The China-Bashing Syndrome
IT IS a truth universally acknowledged that a man in possession of a major American political party’s presidential nomination must be in want of a more assertive policy on China. Bill Clinton upbraided George Bush senior for “coddling dictators”; Mr Bush’s son went on to accuse Mr Clinton, when president, of much the same thing. Barack Obama, during his first presidential campaign, called the younger Mr Bush “a patsy” in his dealings with China. Now it is Mitt Romney’s turn: in February he described Mr Obama as a “near supplicant to Beijing”.

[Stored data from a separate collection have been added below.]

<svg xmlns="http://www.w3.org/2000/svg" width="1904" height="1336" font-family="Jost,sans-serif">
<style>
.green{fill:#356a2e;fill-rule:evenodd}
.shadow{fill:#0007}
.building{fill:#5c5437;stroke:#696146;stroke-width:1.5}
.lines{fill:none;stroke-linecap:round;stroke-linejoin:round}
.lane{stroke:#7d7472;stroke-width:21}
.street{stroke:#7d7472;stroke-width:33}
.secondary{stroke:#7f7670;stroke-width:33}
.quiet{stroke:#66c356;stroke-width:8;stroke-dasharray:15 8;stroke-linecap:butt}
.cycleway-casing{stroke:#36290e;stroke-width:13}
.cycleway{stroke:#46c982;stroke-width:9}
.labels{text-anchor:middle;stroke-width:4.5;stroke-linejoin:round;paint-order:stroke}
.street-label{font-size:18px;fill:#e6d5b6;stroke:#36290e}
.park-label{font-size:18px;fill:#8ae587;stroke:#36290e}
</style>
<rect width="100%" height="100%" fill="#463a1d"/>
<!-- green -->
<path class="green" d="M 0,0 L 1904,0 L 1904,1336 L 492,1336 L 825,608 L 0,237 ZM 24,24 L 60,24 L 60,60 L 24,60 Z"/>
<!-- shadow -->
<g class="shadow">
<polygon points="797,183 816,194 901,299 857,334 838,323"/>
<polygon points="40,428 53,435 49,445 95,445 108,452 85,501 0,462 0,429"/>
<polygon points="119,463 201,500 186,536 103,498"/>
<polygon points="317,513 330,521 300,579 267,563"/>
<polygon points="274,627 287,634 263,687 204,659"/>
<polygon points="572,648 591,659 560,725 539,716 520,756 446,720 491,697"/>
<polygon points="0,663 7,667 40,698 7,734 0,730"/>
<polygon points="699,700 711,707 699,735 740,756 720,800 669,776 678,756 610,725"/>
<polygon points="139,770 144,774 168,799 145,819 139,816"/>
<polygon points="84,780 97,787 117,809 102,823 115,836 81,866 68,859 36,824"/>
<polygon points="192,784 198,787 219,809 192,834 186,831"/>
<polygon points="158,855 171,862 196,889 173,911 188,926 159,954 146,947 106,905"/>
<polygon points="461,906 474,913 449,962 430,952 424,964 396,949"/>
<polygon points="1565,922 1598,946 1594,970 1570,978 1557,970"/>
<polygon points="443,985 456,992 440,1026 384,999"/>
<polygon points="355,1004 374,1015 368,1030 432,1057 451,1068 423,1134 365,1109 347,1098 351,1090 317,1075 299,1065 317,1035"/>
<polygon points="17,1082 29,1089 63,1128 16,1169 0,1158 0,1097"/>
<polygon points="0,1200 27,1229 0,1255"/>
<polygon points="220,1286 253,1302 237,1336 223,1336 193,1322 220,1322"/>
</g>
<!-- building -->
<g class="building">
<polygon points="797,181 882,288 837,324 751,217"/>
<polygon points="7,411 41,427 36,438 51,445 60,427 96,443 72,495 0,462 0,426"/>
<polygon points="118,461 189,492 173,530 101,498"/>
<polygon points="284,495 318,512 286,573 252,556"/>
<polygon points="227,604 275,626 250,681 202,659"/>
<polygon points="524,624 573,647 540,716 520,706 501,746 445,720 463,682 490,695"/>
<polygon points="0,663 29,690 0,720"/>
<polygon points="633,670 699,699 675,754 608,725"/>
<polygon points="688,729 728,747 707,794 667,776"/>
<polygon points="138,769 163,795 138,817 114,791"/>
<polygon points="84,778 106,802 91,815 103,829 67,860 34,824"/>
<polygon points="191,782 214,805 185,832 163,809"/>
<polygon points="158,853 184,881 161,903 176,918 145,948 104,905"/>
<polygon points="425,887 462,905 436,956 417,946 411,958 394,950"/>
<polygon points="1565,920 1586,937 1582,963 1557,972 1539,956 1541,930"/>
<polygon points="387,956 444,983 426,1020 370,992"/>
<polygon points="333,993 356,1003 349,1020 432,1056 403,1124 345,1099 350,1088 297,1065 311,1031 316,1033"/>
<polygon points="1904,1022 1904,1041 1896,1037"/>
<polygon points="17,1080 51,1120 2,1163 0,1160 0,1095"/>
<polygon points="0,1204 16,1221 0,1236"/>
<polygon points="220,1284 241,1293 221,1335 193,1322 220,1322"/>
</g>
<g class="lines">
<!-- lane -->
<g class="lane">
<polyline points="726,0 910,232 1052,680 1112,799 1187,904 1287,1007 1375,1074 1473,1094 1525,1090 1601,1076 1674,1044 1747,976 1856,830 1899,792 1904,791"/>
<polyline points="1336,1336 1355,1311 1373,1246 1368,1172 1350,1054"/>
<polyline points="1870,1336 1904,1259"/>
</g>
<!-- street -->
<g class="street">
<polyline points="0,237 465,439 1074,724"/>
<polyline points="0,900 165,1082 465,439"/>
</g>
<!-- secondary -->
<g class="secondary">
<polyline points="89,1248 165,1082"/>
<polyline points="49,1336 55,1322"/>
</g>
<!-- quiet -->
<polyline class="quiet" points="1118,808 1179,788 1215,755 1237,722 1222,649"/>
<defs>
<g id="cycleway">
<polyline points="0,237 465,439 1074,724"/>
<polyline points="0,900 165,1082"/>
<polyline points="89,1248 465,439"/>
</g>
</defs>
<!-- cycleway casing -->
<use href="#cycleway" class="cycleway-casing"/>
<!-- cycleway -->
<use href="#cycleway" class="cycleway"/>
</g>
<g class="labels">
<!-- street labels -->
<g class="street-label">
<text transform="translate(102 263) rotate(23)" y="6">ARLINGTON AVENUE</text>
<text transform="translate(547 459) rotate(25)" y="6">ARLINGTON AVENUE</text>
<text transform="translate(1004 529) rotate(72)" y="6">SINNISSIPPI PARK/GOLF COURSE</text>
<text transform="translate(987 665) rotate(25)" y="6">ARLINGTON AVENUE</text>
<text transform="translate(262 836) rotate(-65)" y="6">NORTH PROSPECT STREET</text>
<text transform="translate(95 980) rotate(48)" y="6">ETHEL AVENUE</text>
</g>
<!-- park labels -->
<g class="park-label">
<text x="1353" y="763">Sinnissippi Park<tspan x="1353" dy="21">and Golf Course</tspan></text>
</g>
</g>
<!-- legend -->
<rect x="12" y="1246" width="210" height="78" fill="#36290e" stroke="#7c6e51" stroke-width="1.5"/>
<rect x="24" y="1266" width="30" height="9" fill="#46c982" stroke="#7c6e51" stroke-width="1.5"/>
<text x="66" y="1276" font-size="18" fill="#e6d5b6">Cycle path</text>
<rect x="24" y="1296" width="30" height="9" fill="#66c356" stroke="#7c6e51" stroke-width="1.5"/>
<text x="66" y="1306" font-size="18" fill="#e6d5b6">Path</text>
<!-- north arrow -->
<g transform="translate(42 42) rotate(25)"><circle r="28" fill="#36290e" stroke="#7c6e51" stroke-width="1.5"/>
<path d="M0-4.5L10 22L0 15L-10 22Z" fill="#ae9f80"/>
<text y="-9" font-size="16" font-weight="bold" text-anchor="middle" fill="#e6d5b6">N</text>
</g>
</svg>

Mr Romney, as befits the author of a book called “No Apology: The Case for American Greatness”, says that if elected he would not hesitate to put China in its place. On his first day in office, no less, he has pledged to declare it a currency manipulator, a step that could lead to across-the-board tariff increases on Chinese imports. More broadly, he says he will force China to play by the rules of international trade and investment: no more theft of intellectual property, no more unfair subsidies for state-owned firms, no more predatory pricing. And economics is not his only concern: he promises to chastise China more loudly for its human-rights abuses and to bolster America’s armed forces to counteract China’s growing military clout.
As in most things, Mr Romney’s China-bashing seems studied and methodical. He would like rich countries to impose “intellectual-property sanctions” on China, to prevent it from acquiring the advanced technology behind such things as passenger jets until it stops pilfering foreign know-how. Under the heading “Confront China Directly”, his website pledges to end government procurement from China until China provides reciprocal access to American firms. Taiwan, he says, should be allowed to buy whatever weapons it wants. Meanwhile America’s navy, he calculates, needs to build an extra six ships a year to handle all the challenges it faces, including an uppity China.